CONSIGNES DE TRAVAIL:
**1.** Dans l'entretien avec Pierre Assouline sur Georges Simenon, quel nom Christian Simenon a-t-il pris après avoir disparu ?
**2.** Poursuivez l'entretien avec Pierre Assouline sur Georges Simenon à la suite de sa dernière phrase.

TEXTE FOURNI:
╔══

Pierre Assouline, auteur d'une biographie de Georges Simenon parue en 1992. Il donnera une conférence sur le père de Maigret au Cercle littéraire de Lausanne samedi
Publié mardi 13 octobre 2015 à 14:55, modifié mardi 13 octobre 2015 à 21:44.
Le Temps: Que reprochez-vous au roman de Patrick Roegiers?
Pierre Assouline: Je reproche le parti pris de l'auteur dans son livre et dans les interviews qu'il donne. Son parti pris est de tirer à vue sur Georges Simenon. Tout écrivain peut s'emparer de la vie de personnalités réelles et il a le droit bien entendu de faire de Georges Simenon un personnage de fiction et lui reprocher beaucoup de choses, il n'est pas un saint. Mais on ne peut pas pour autant écrire n'importe quoi. On ne peut pas attribuer à quelqu'un qui a existé des actions, des idées, des propos contraires à ce qu'il a dit et fait. Ce que fait Roegiers est quasiment diffamatoire.A quoi pensez-vous?
La thèse prinicipale du livre est de dire que Georges Simenon a envoyé son frère exprès à la mort pour le préserver d'une image qui pouvait lui porter préjudice. C'est atroce! Cela signifie qu'il l'a tué. Alors qu'en fait il l'a sauvé. Patrick Roegiers le fait mourir sous l'uniforme nazi de la Légion Wallonie alors qu'il est mort, en pleine rédemption, sous l'uniforme français de la Légion étrangère, en Indochine. Ce n'est pas la même chose, cela n'a pas le même sens.
C'est Georges qui lui avait conseillé la Légion étrangère?
Après avoir participé au massacre de Courcelles, Christian risquait le peloton d'exécution ou le lynchage en Belgique. Il rejoint Georges à Paris, un soir, sur un banc de la place des Vosges. Georges lui dit de partir à la Légion étrangère où l'on change de nom et où le passé est effacé. C'est ce qui s'est passé. Christian Simenon a disparu et est devenu Christian Renaud. Il est mort au bout de deux ans, au combat.

╚══

EXTRAITS DE DONNÉES:
╔══

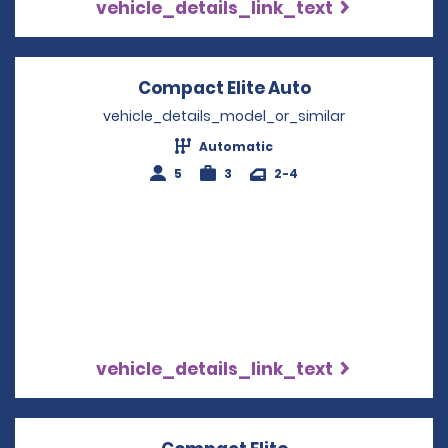
vehicle_details_link_text
Compact Elite Auto
Opens in a ne
vehicle_details_model_or_similar
Automatic
5
3
2-4
vehicle_details_link_text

╚══

RÉPONSES NUMÉROTÉES:
**1.** Christian Renaud.

**2.**
Dans le livre, le portrait de Georges Simenon pendant l'occupation est accablant. Qu'en est-il?
Il y a des choses qui sont vraies mais Patrick Roegiers ne retient que des choses à charge et de façon tellement outrancière que cela en devient ridicule.
Qu'est-ce qui est vrai?
Que Goerges Simenon a été l'écrivain français le plus adapté au cinéma pendant l'Occupation. Il l'était déjà avant la guerre. Il n'a pas refusé de l'être mais il n'a pas pour autant signé des oeuvres de collaboration ou des oeuvres nazies. La moitié de ces films ont été produit par la Continental, maison allemande. Cette maison a produit les plus grands films français de cette période, les films de Carné, de Clousot, d'Autant-Lara et d'autres. Georges Simenon s'est contenté de vendre ses droits. Certains acteurs ont été jusqu'à tourner des films de propagande en Allemagne.
Il a été inquiété pour collaboration après la guerre?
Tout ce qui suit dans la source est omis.